Noninvasive nocturnal ventilatory support in advanced lung disease from cystic fibrosis.

INTRODUCTION: Respiratory failure is the most common cause of death among people with cystic fibrosis (CF). The role of noninvasive positive-pressure ventilation (NPPV) in severe but stable lung disease from CF has not been adequately determined. We therefore sought to determine the tolerability and efficacy of NPPV in people with advanced lung disease from CF.

METHODS: We studied 13 patients with CF, severe air flow limitation (mean +/- SD forced expiratory volume in the first second 0.8 +/- 0.3 L), and chronic respiratory failure (mean +/- SD P(aO2) 67 +/- 19 mm Hg and P(aCO2) 51 +/- 8 mm Hg). All patients were awaiting lung transplantation. NPPV was prescribed for 2 months. Overnight polysomnography, arterial blood gas values, pulmonary function, exercise capacity, and health-related quality of life were evaluated at baseline, after 2 months of NPPV, and again after a 1-month wash-out period off NPPV.

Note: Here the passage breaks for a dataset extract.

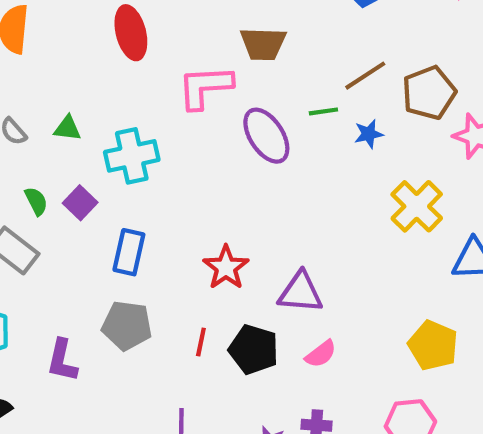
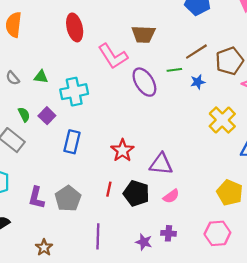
pink L-shape: (205, 87) -> (113, 56), turned -120
gray pentagon: (127, 325) -> (68, 199), moved, turned 30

RESULTS: Eight patients completed the study and tolerated NPPV extremely well. These patients subjectively noted improvement in their symptoms and requested that they restart NPPV after completing the protocol. Nevertheless, NPPV did not improve objective measures of sleep quality, daytime blood gas values, pulmonary function, respiratory muscle strength, or exercise tolerance. All 8 patients were continued on NPPV and underwent successful lung transplantation.

CONCLUSIONS: NPPV is well tolerated by most patients with CF and severe lung disease and may be a useful bridge to support CF patients awaiting lung transplantation. However, despite subjective improvement, standard objective measures did not improve and cannot explain the reduced symptoms reported by these patients.